Meghan Markle Has Opened Up About Losing Her Second Child In A Miscarriage
"I lay in a hospital bed, holding my husband’s hand. I felt the clamminess of his palm and kissed his knuckles, wet from both our tears. Staring at the cold white walls, my eyes glazed over. I tried to imagine how we’d heal," she writes
In an emotional piece published by The New York Times on Wednesday, Meghan Markle, the Duchess of Sussex, revealed to the world that she had lost her second child. She was expecting to give birth before fall this year.
Neither Meghan nor Harry confirmed news that they were expecting. Instead, following the pattern that tabloids and rumor mills from around the globe have taken when it came to news about her and her family, publications left and right took the liberty of informing the public about a potential pregnancy, one they claimed that Meghan and Harry were desperately trying to keep secret.
It turns out they were right, but only in part; this ex-royal was, indeed, pregnant, but not for long.
Meghan Markle miscarried in July. The months that ensued have been spent living with grief, managing the aftermath of death, figuring out how, as a mother and wife, she could still give her firstborn Archie all the love in the world that he deserved and be accessible to her husband who, although did not physically carry their child in his body, feels the pangs of loss and pain just the same.
As Meghan narrates, she was going about her daily routine when she felt it happen.
Doing nothing out of the ordinary, she felt cramp in her belly. It was sharp and painful enough to bring her to the floor, scary enough to warrant an emergency visit to the hospital.
"...I lay in a hospital bed, holding my husband’s hand. I felt the clamminess of his palm and kissed his knuckles, wet from both our tears. Staring at the cold white walls, my eyes glazed over. I tried to imagine how we’d heal," she writes in The New York Times.
But the heart of Meghan's essay is not found only in her words that so deeply convey the depth of her sadness, but how she takes this experience and uses it to connect with, and to comfort, the mothers and fathers that have suffered from the same.
"In the pain of our loss, my husband and I discovered that in a room of 100 women, 10 to 20 of them will have suffered from miscarriage. Yet despite the staggering commonality of this pain, the conversation remains taboo, riddled with (unwarranted) shame, and perpetuating a cycle of solitary mourning," Meghan shares.
It was important for her to sow feelings of understanding and empathy for the mothers whose miscarriages are behind these statistics. Why this was so, she explains, too.
Meghan talked about her last few engagements as a member of the royal family last year, specifically her weeks-long tour in South Africa that exhausted her, as it coincided with her first taste of motherhood. She had been shuffling from one organization to the other, meeting with leaders, delivering speeches, facing the media that both adored and scorned her, and greeting well-wishers all the while learning how to properly breastfeed, change diapers, and rock an infant to sleep.
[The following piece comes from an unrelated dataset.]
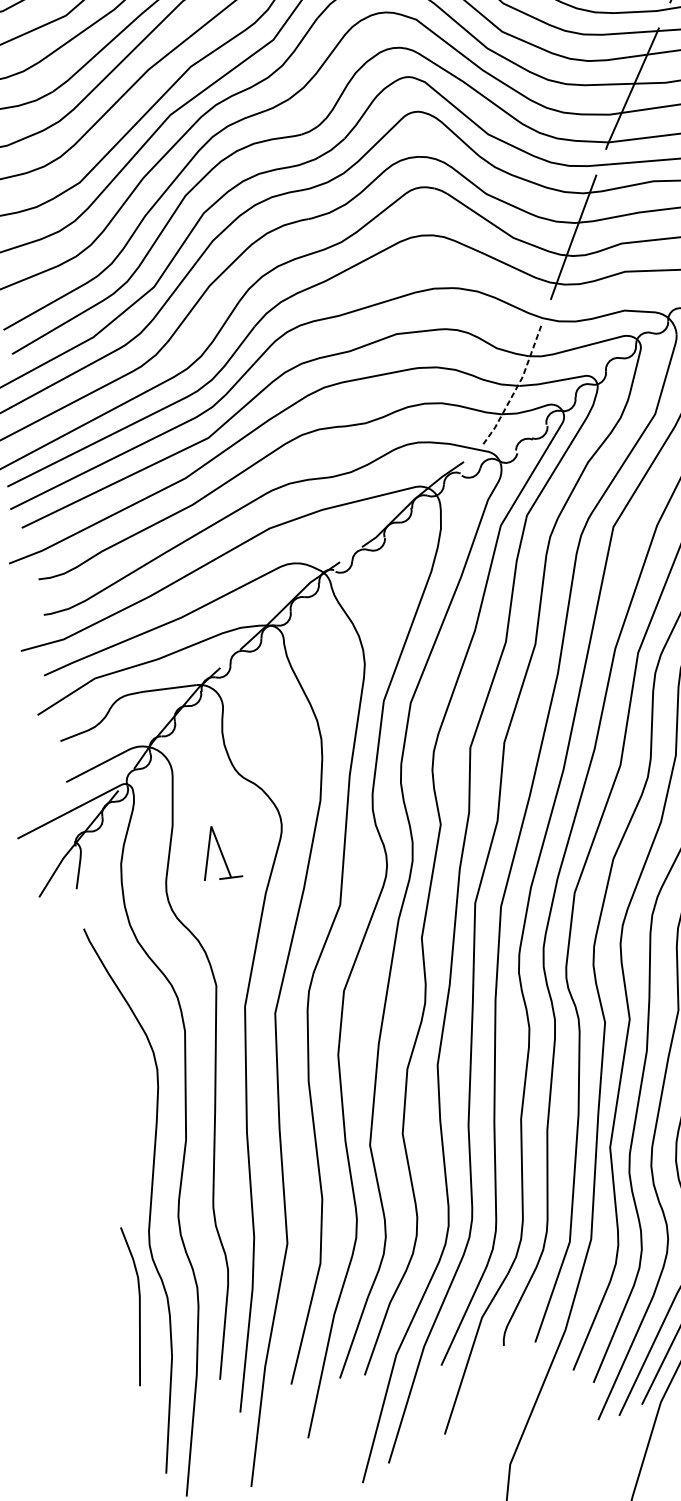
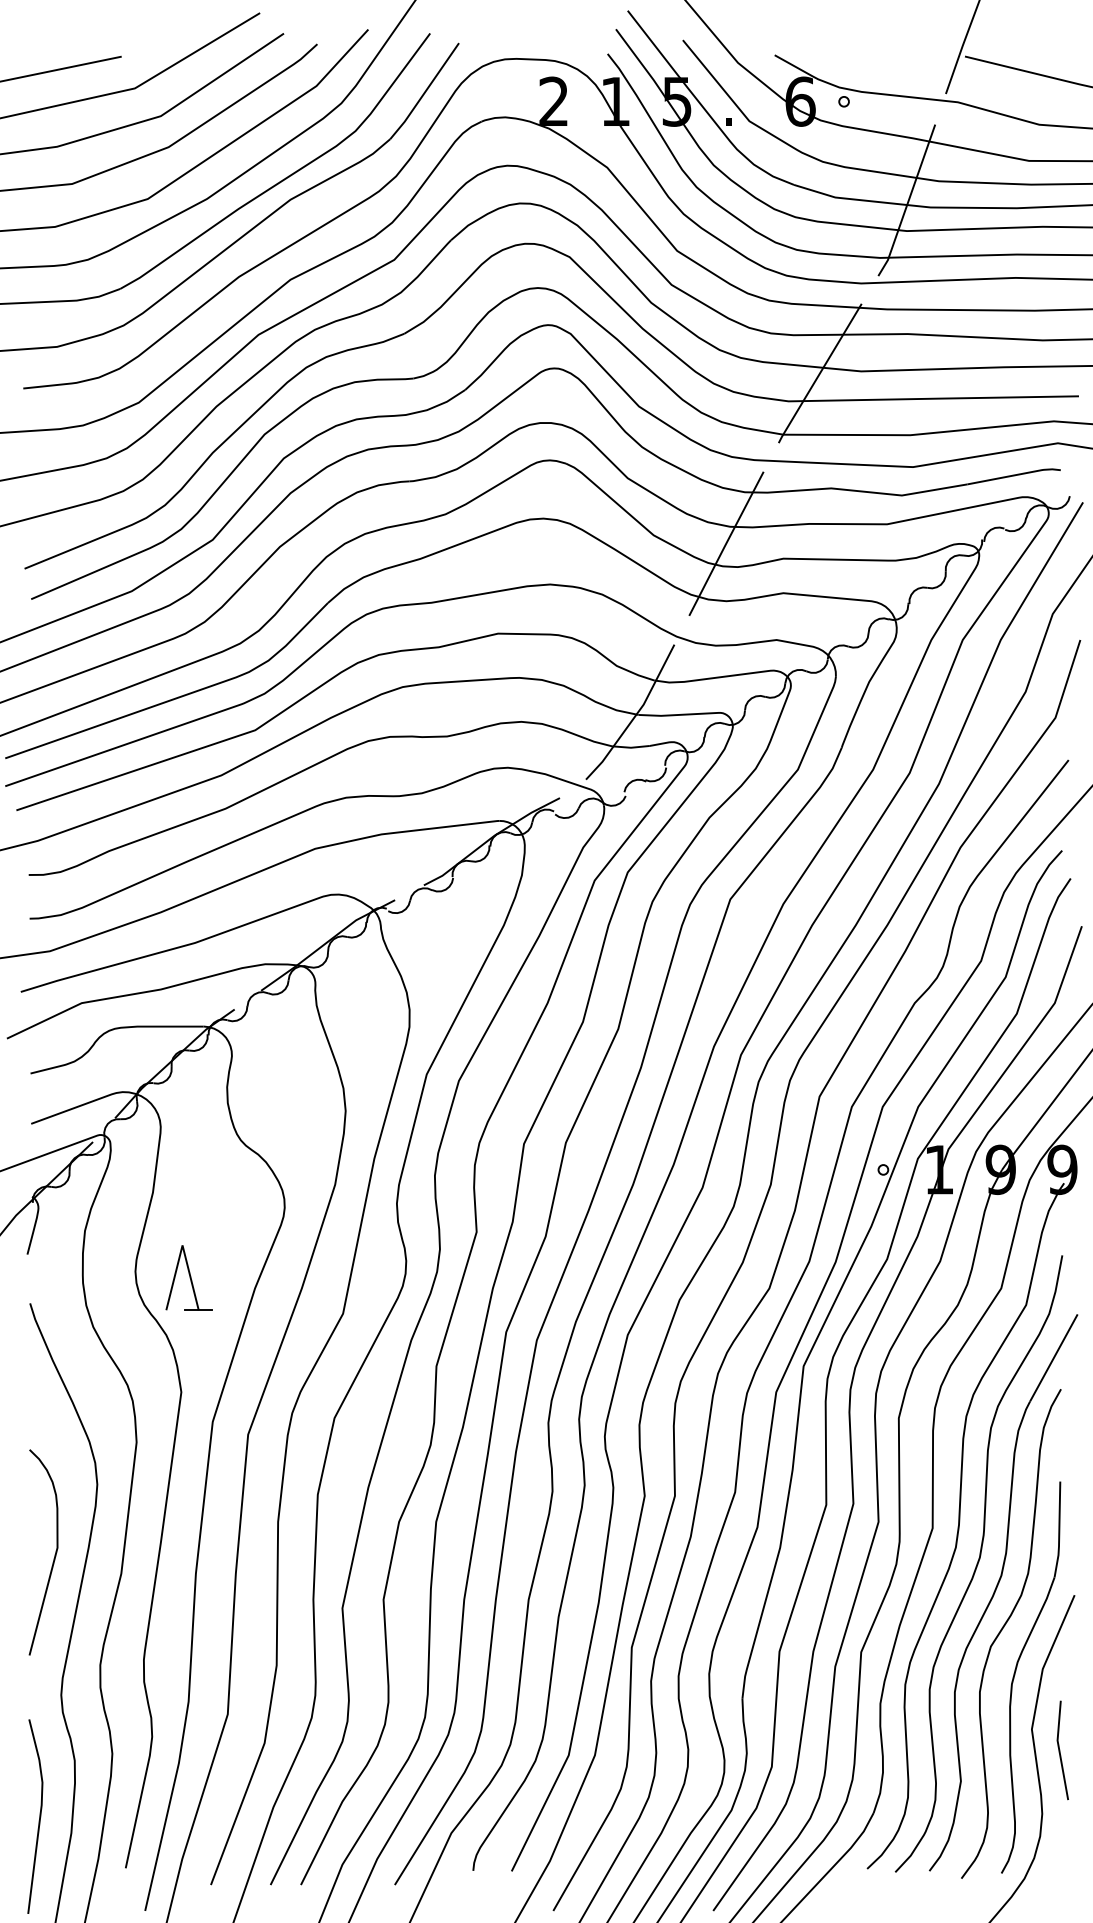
line: (517, 386) -> (635, 715), dashed -> solid
part: (219, 852) -> (188, 1277), moved
curve: (129, 1131) -> (54, 1554), added
curve: (139, 1305) -> (39, 1816), moved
She was exhausted, but no one had ever stopped to ask her about her. People were concerned about keeping her schedule on track, perhaps even her wardrobe and transportation and security concerns, but the check-ins were limited to official business and would never cover her feelings, state of mind, and general well-being as a person.
"...I was trying to keep a brave face in the very public eye," she shares.
"'Are you ok?' a journalist asked me. I answered him honestly, not knowing that what I said would resonate with so many — new moms and older ones, and anyone who had, in their own way, been silently suffering," she continues.
Meghan goes on to talk about how the seconds-long exchange would have such a profound impact. She thanked the journalist for asking her what he did. She also told him that no one had asked her that question in a long time.
For the thousands, perhaps millions, of people who came across news reports talking about Meghan not being wholly okay, it was their go signal to be honest with themselves, too, and acknowledge that they, too, were suffering from one thing or another and needed someone to simply ask how they were holding up.
Meghan Markle's miscarriage is no different.
She wasn't okay then, and she is not okay now, and if she was honest with herself then, she is honest with herself again now.
Only this time, she hopes that her honesty and willingness to be honest to the public will be of even more help to men and women seeking comfort for a family loss such as this. This is Meghan's Thanksgiving message to society.
"...Let us commit to asking others, 'Are you ok?' As much as we may disagree, as physically distanced as we may be, the truth is that we are more connected than ever because of all we have individually and collectively endured this year," she says.
"We are adjusting to a new normal where faces are concealed by masks, but it’s forcing us to look into one another’s eyes — sometimes filled with warmth, other times with tears. For the first time, in a long time, as human beings, we are really seeing one another," she ends.
Meghan Markle and Prince Harry stepped down from royal duties in March and are no longer formal members of the British royal family. Their first son Archie was born in May 2019.
She is the second member of the royal family to speak about miscarriage. Zara Tindall, granddaughter to the Queen and first cousin of Harry and William, miscarried twice and has talked openly about her experiences. Buckingham Palace has not commented on Meghan's revelation.
Meghan is an advocate of women empowerment and rights, and continues to support and participate in activities that further her cause.